The Outrageously Large Neural Network, described as follows:
achieving greater than 1000x improvements in model capacity with only minor losses in computational efficiency on modern GPU clusters. We introduce a Sparsely-Gated Mixture-of-Experts layer (MoE), consisting of up to thousands of feed-forward sub-networks. A trainable gating network determines a sparse combination of these experts to use for each example. We apply the MoE to the tasks of language modeling and machine translation, where model capacity is critical for absorbing the vast quantities of knowledge available in the training corpora. We present model architectures in which a MoE with up to 137 billion parameters is applied convolutionally between stacked LSTM layers.
The key architectural component is depicted as follows:
Which shows a conditional logic component that selects from a mixture of experts. We’ve discussed conditional logic in DL in a previous article “Is Conditional Logic the New DL Hotness”. The basic idea here is that if conditional components can be used, then much larger networks can be built that operate with different experts that are dependent on context. So a single context will use a small subset of the entire network.

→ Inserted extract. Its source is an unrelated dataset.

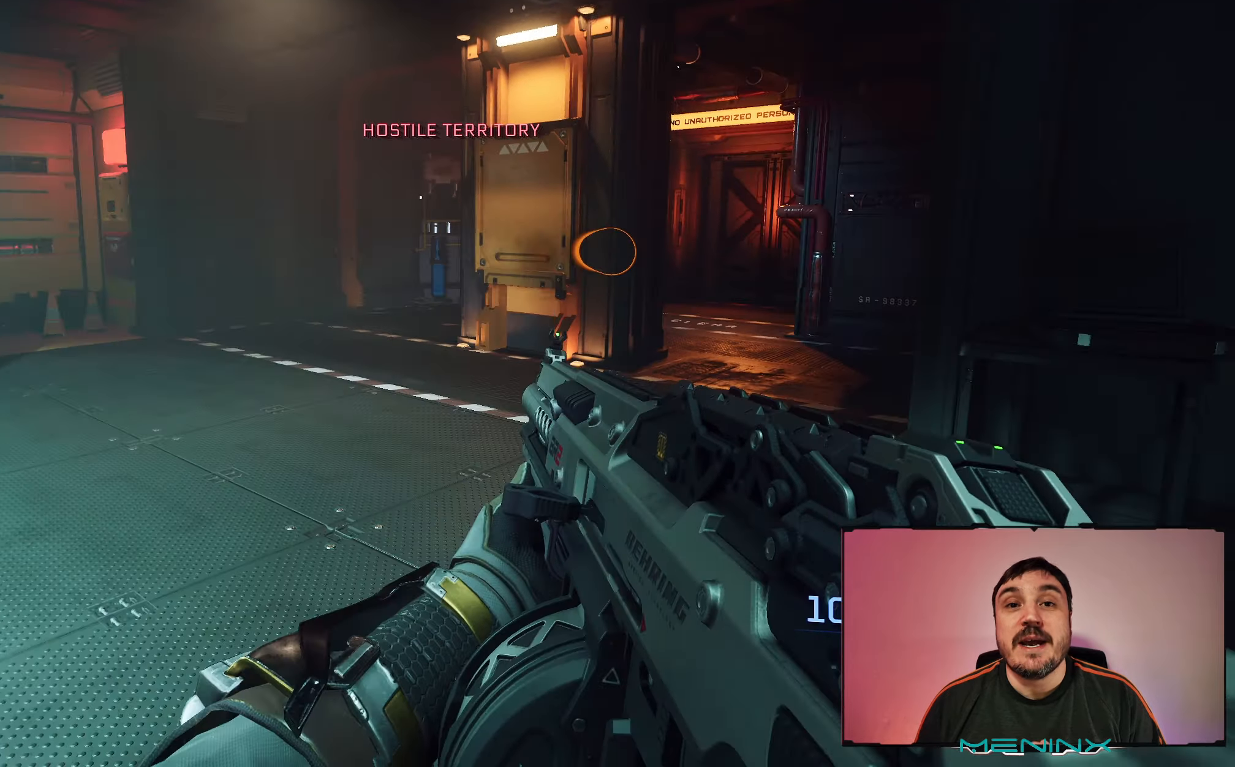
{"buttons": [], "left_stick": "up", "right_stick": "center", "events": [[17, "right_stick", "center"], [117, "L3", "up"], [183, "left_stick", "up"]]}
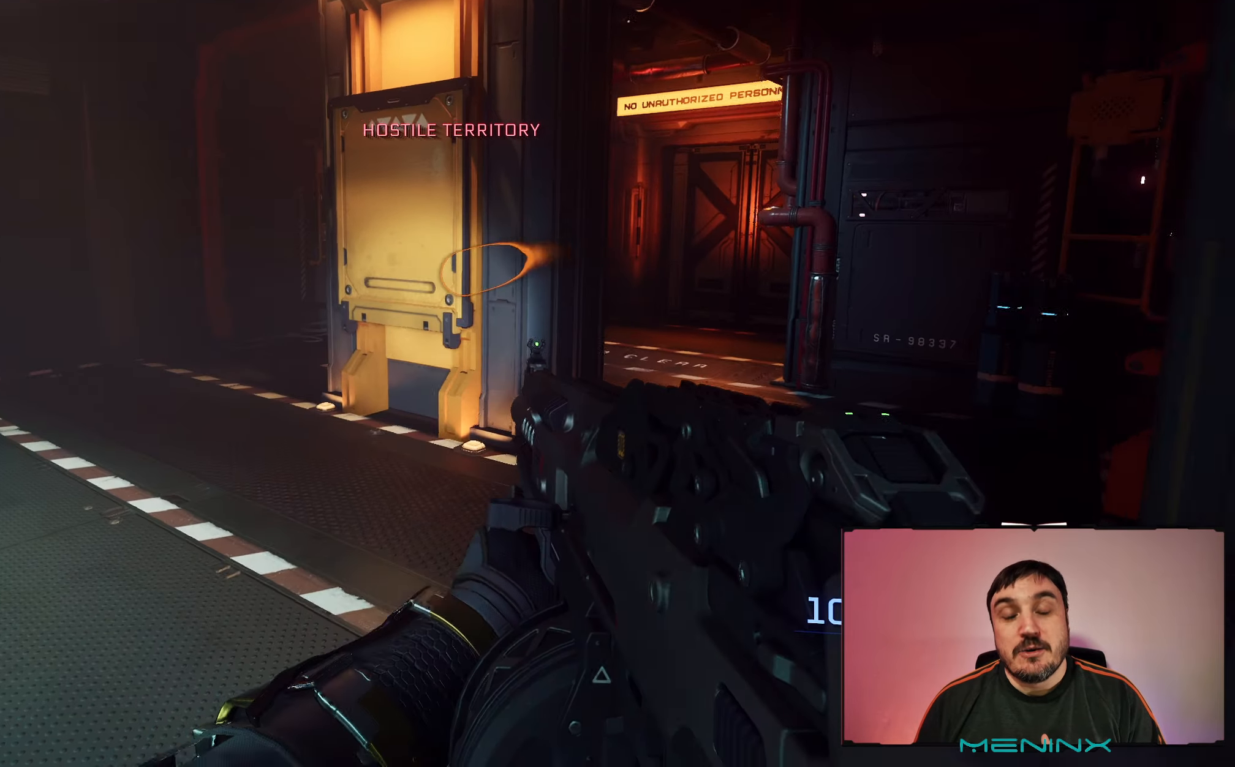
{"buttons": ["L3"], "left_stick": "up-right", "right_stick": "center", "events": [[50, "left_stick", "up-right"], [383, "L3", "down"]]}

Convolutional Neural Fabrics are an alternative approach to hyper-parameterization tuning:
That is, rather than running multiple different configurations and discovering what performs well, a fabric attempts different paths in a much larger network and attempts to discover an optimal path while simultaneously reusing previously discovered optimal sub-paths in the network. In the figure above, shows how a networks are embedded within a fabric. One may also consider this approach as a variation of a previously published meta-learning technique that searches for different network architectures.
In a previous article “DL Predictions for 2017”, I point out to four emerging trends: #3 Meta Learning, #4 Reinforcement Learning, #5 Adversarial & Cooperative Learning and #7 Transfer Learning. It is simply just fascinating how PathNet seems to incorporate all four trends into a single larger framework. What we are seeing here is that fusing these different approaches may lead to novel and promising new architectures.
The PathNet architecture also provides a roadmap towards more adaptive DL architectures. DL monolithic architectures are extremely rigid after training and remain fixed when deployed. This is unlike biological brains that are continuously learning. PathNet allows for new contexts to be learned on the same time, leveraging knowledge of training in other contexts to learn much faster.
These new architectures may also lead to new thinking on how Deep Learning hardware can be optimally architected. Large networks of neural networks that are sparsely interconnected implies that there is an opportunity to architect more power efficient silicon by be able to power off many sub-networks at a time.